Earlier this week, eurozone finance ministers unveiled a 500 billion euro rescue mechanism for lending to struggling economies. Experts agree that Spain is facing the highest risk of another recession that might have a negative impact on the eurozone as a whole. In addition, countries such as Greece, Portugal and Italy are facing increased economic slowdowns as well. The IMF is scrutinizing Greece’s compliance with its bailout terms and arguing that Athens is highly unlikely to keep its national debt down to a “sustainable” 120% of gross domestic product by 2020.
Forecasts show that Athens debt-to-GDP ratio will hit 135 to 140% of GDP by 2020 based on current trends.

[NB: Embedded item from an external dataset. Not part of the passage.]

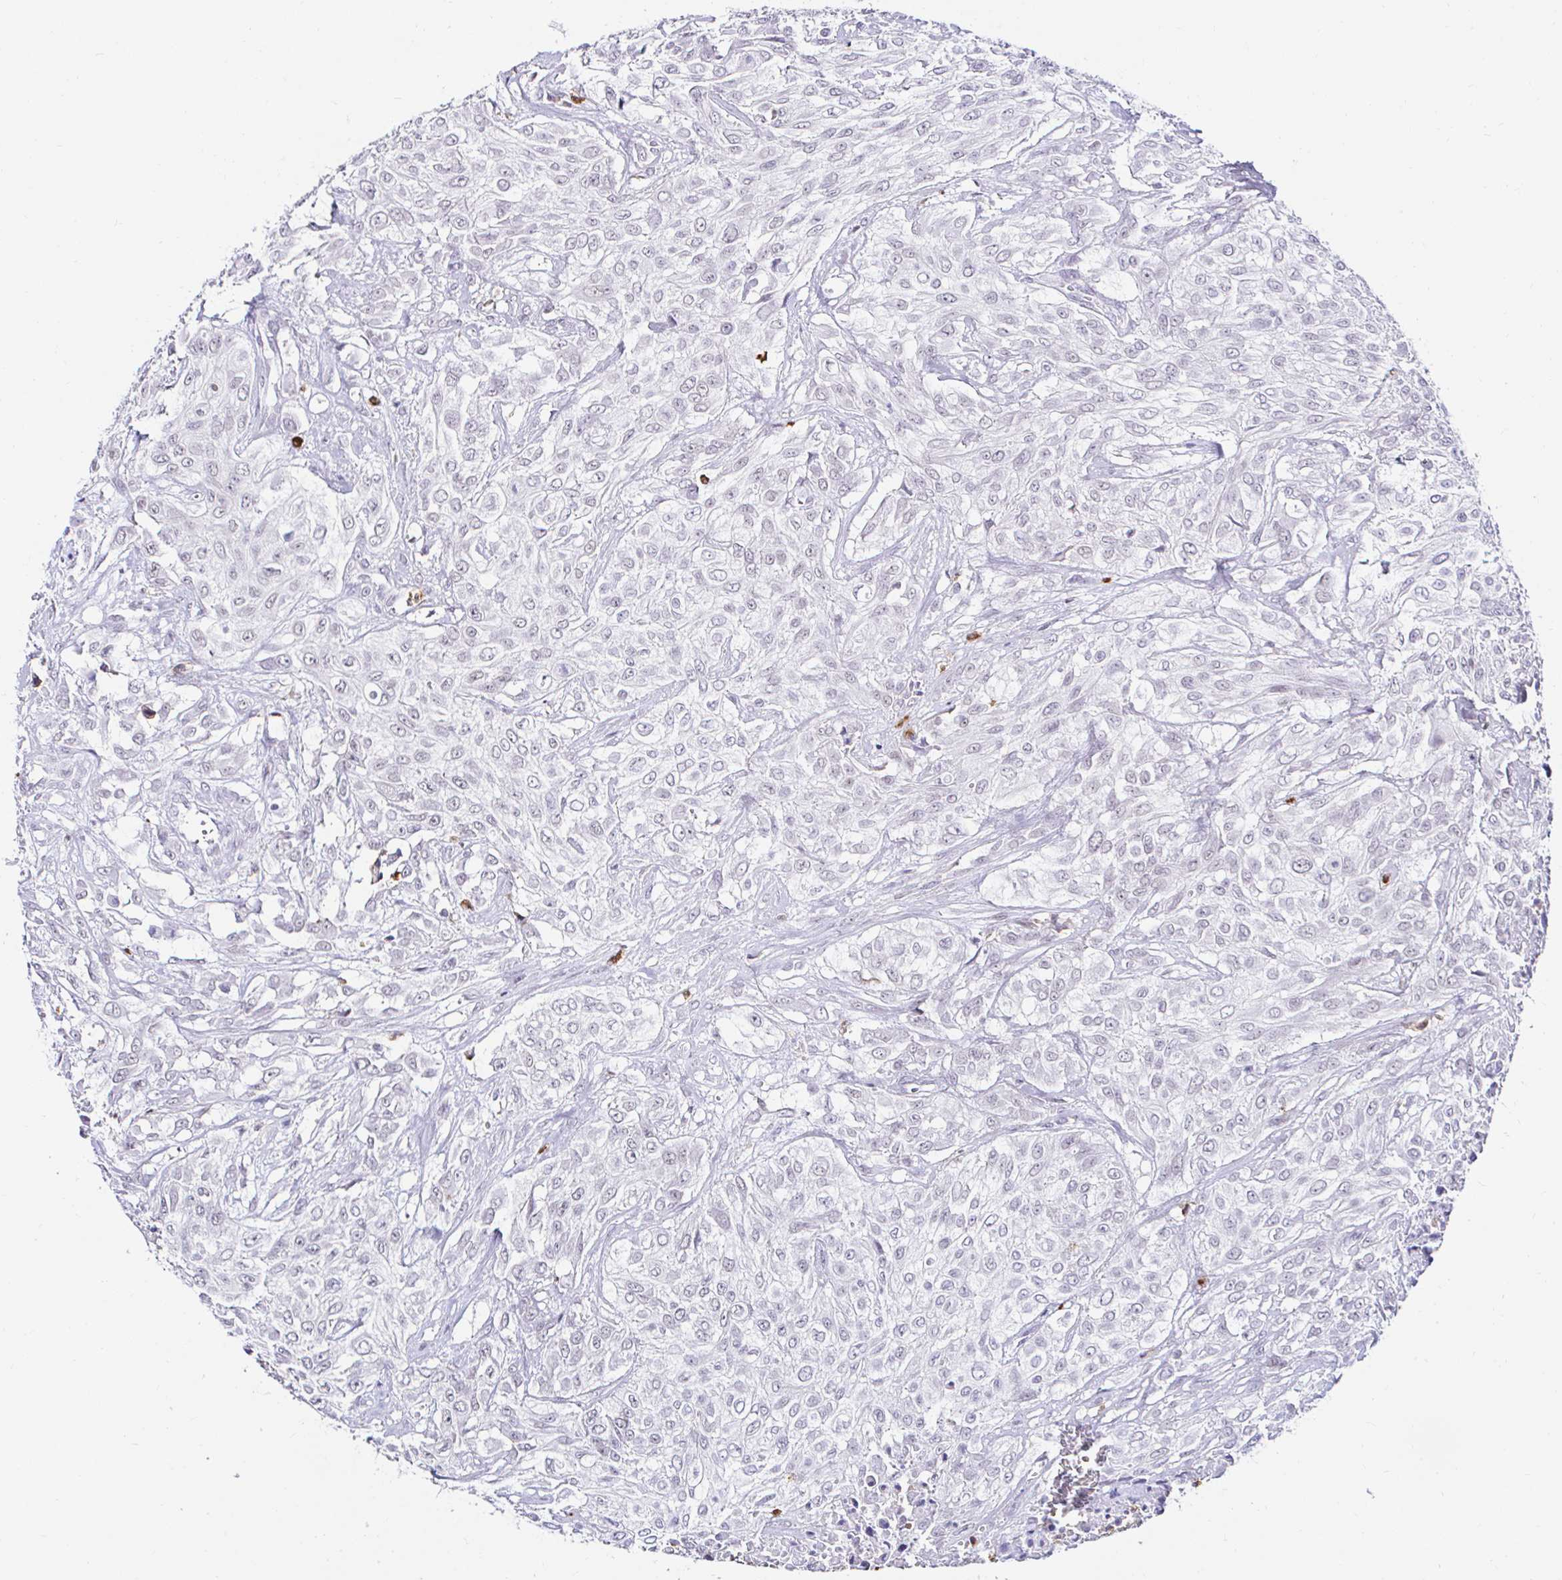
{"staining": {"intensity": "negative", "quantity": "none", "location": "none"}, "tissue": "urothelial cancer", "cell_type": "Tumor cells", "image_type": "cancer", "snomed": [{"axis": "morphology", "description": "Urothelial carcinoma, High grade"}, {"axis": "topography", "description": "Urinary bladder"}], "caption": "Immunohistochemical staining of human urothelial cancer displays no significant staining in tumor cells.", "gene": "CYBB", "patient": {"sex": "male", "age": 57}}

Eurozone policymakers have to take actions necessary to tackle this issue and make sure to keep the IMF on their side. In order to do so, the eurozone needs to create growth that leads to more jobs and brings confidence to Europeans. As of today, Christine Lagarde of the IMF warns that without growth, the future of the global economy is in jeopardy.
Europe’s economic slowdown has had a tremendous impact on its partners especially developing countries. Northern African countries are facing an economic slowdown as well. Forecasts show a 3% GDP growth rate for the Moroccan Kingdom in 2012 compared to over 4% in 2011. Morocco’s slowdown is due mainly to the decrease in European demand of Moroccan products and services as most of Morocco’s exports go to Europe (France and Spain are Morocco’s main importers). In addition, a higher unemployment rate across Europe is affecting negatively the flow of money transfers from Moroccan immigrants to their home country.
There are several other factors influencing growth in North African countries such as the Arab Spring and higher energy prices.
Can African countries overcome this problem? Indeed, they do have opportunities to do so. They can invest heavily in renewable energy, health care and education. Young entrepreneurs and small businesses can be encouraged to create growth and jobs and make a difference.